Ob Ende 2006 alles läuft, bleibt bis zum Schluss eine spannende Frage. Denn auf unvorhersehbare Probleme wie nicht integrierbare Datengräber stößt man erst während eines solch großen Projekts. Doch Pignitter entschied sich trotz der Ungewissheiten für den Projektstart, weil er nach langer Vorbereitung die Risiken kalkulieren konnte: Beurteilungskompetenz heißt deshalb die entscheidende Qualifikation.
Diese Kompetenz basiert auf dem hohen IT- und Prozesswissen der MTU. Ohne dieses Wissen läge das Unternehmen bald im Hintertreffen, denn von vielen externen Beratern erwartet man wenig substanzielle Hilfe.

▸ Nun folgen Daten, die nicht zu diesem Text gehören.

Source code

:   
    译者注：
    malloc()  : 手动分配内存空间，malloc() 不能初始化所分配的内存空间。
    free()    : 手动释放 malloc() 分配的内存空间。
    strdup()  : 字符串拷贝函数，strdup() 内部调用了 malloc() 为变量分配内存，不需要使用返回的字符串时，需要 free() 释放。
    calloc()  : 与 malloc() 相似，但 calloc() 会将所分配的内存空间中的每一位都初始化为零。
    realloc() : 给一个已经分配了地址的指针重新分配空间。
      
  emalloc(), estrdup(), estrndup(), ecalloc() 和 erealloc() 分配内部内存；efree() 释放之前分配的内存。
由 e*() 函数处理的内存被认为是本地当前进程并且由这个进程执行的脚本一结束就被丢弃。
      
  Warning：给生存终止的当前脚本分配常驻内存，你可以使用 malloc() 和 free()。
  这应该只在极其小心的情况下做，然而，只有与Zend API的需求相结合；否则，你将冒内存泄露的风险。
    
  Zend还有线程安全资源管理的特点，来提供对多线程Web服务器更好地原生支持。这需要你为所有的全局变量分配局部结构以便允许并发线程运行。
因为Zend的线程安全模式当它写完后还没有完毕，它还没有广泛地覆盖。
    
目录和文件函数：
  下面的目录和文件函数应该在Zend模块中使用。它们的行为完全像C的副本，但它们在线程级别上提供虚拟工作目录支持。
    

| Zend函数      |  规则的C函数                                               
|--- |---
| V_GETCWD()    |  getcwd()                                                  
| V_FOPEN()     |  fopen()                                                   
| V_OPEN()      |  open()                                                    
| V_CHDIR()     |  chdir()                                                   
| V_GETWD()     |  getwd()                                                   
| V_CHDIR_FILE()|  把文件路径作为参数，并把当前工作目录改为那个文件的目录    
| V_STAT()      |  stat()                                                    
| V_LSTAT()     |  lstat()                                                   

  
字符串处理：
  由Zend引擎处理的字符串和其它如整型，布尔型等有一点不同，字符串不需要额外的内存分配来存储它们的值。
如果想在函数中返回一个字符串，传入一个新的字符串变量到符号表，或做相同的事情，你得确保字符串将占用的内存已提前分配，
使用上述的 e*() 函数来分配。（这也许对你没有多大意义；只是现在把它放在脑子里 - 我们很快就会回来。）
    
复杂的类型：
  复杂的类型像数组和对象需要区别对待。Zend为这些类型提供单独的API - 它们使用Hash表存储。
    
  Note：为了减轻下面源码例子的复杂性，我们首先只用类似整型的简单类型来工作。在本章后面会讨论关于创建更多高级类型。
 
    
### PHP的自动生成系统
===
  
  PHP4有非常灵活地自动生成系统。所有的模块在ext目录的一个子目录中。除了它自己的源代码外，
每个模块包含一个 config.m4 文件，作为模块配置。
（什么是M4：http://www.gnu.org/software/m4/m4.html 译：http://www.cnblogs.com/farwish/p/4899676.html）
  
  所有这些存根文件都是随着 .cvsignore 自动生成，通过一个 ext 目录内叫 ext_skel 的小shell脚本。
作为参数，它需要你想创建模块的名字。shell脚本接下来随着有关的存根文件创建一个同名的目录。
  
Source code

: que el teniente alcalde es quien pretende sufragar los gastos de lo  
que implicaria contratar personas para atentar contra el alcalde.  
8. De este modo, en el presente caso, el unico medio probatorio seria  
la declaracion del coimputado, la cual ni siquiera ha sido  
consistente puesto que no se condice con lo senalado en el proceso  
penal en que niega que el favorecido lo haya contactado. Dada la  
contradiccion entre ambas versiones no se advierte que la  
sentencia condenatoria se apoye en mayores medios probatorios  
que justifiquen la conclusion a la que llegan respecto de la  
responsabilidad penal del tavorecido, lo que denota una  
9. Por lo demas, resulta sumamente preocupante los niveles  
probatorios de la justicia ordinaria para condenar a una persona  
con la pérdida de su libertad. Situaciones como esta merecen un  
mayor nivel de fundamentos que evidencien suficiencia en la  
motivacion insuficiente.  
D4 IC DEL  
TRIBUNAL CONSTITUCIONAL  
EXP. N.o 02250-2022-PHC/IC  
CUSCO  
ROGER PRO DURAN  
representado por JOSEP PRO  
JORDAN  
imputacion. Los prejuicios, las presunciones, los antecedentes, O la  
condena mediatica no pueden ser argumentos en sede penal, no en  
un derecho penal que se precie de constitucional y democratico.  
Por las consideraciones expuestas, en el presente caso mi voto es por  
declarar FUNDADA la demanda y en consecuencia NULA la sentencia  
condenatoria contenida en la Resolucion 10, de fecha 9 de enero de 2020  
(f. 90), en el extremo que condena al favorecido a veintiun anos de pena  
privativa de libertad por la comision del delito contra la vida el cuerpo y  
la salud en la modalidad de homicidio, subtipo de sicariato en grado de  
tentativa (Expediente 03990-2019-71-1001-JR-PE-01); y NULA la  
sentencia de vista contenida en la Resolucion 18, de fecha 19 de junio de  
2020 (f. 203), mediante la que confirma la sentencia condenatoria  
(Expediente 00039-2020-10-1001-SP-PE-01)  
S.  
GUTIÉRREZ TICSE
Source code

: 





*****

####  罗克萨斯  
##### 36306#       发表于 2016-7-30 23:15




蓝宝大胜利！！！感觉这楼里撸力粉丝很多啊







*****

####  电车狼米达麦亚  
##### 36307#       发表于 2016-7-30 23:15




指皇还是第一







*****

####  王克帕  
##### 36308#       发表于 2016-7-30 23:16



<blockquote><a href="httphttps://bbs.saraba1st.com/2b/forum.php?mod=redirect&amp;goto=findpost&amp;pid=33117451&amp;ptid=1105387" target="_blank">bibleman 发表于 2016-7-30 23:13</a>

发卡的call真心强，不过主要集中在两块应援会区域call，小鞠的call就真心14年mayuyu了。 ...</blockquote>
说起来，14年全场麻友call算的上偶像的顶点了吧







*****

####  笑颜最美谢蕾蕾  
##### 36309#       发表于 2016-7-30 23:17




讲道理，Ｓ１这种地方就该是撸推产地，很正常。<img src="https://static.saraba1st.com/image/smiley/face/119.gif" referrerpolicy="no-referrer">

Politik einiger IT-Dienstleister sei es noch immer, Berater zu schicken, die Tagessätze kassieren, aber nur wenig Wissen mitbringen. „Beurteilungskompetenz muss in der eigenen Mannschaft sein, sonst laufen wir mittelfristig in die Kostenfalle und müssen unter Umständen überhöhte Preise bezahlen“, erklärt der gelernte Betriebswirt und frühere Prozessberater.
Eigenes Wissen baut die MTU-IT durch Job-Rotation auf. Querschnittsteams organisieren den Informationsaustausch zwischen Basistechnologie und Applikationsseite. Auf der Anwendungsseite saugt die IT Mitarbeiter aus dem Business ab und schickt sie später wieder dorthin zurück.
Die daraus erwachsende Beurteilungskompetenz braucht die IT für ein weiteres Riesenproblem aller CIOs – das Sizing: „Wie groß muss die Struktur sein, damit wir 5000 Anwender auf SAP umsatteln können?“, nennt er ein aktuelles Beispiel. Berater halfen ihm auch hier bislang nicht weiter, weswegen erst kürzlich wieder einer nach unbefriedigender Diskussion sein Büro verlassen musste.
Alles auf Linux
Von SAP führt MTU die Wartungs-Lösung MRO (Maintenance, Repair, Overhaul) und als Ramp-up-Kunde den R/3-Nachfolger ECC 5.0 (ERP Central Component) ein. Wie auf der Entwicklungsseite will Pignitter auch hier ein durchgängiges System schaffen. Damit unterstützt er eines der beiden bis 2010 gesetzten Unternehmensziele: MTU will bis dahin die Position als weltweit größter unabhängiger Maintenance-Betrieb ausbauen. Mit dem Projekt „PLM2“ unterstützt die IT das zweite Geschäftsziel: Marktanteile gewinnen und unverzichtbarer Subsystemanbieter bleiben.
Auf IT-Seite lautet das Ziel, sowohl den SAP- als auch den PLM-Monolithen auf das Betriebssystem Linux zu migrieren. „Wir wollen sämtliche Vorteile bezüglich Schnelligkeit und Stabilität erzielen und dauerhaft Low-Price-Hardware für den Betrieb einsetzen“, begründet Pignitter. Zu diesem Zweck eneuert die MTU stetig die Beurteilungskompetenz in der Mannschaft, um im Wettlauf um Best-Practice und um Kostenführerschaft zu bestehen.
Neue Wege geht MTU auch bei zuvor outgesourcten Bereichen. So betreibt MTU den Help Desk inzwischen wieder selbst: billiger und qualitativ besser. Auch das zurzeit an T-Systems vergebene Rechenzentrum muss nicht immer in fremden Händen bleiben. Durch die starke Automatisierung sparen Unternehmen hohe Personalkosten und können die IT wieder selbst billiger als Dienstleister betreiben, argumentiert der MTU-CIO. Kontrolle und Wissen über die Prozesse im Rechenzentrum hat MTU nie ganz aus der Hand gegeben. Nur die hohen Investitionskosten für ein zu schaffendes eigenes Rechenzentrum sind zugegebenermaßen ein Problem.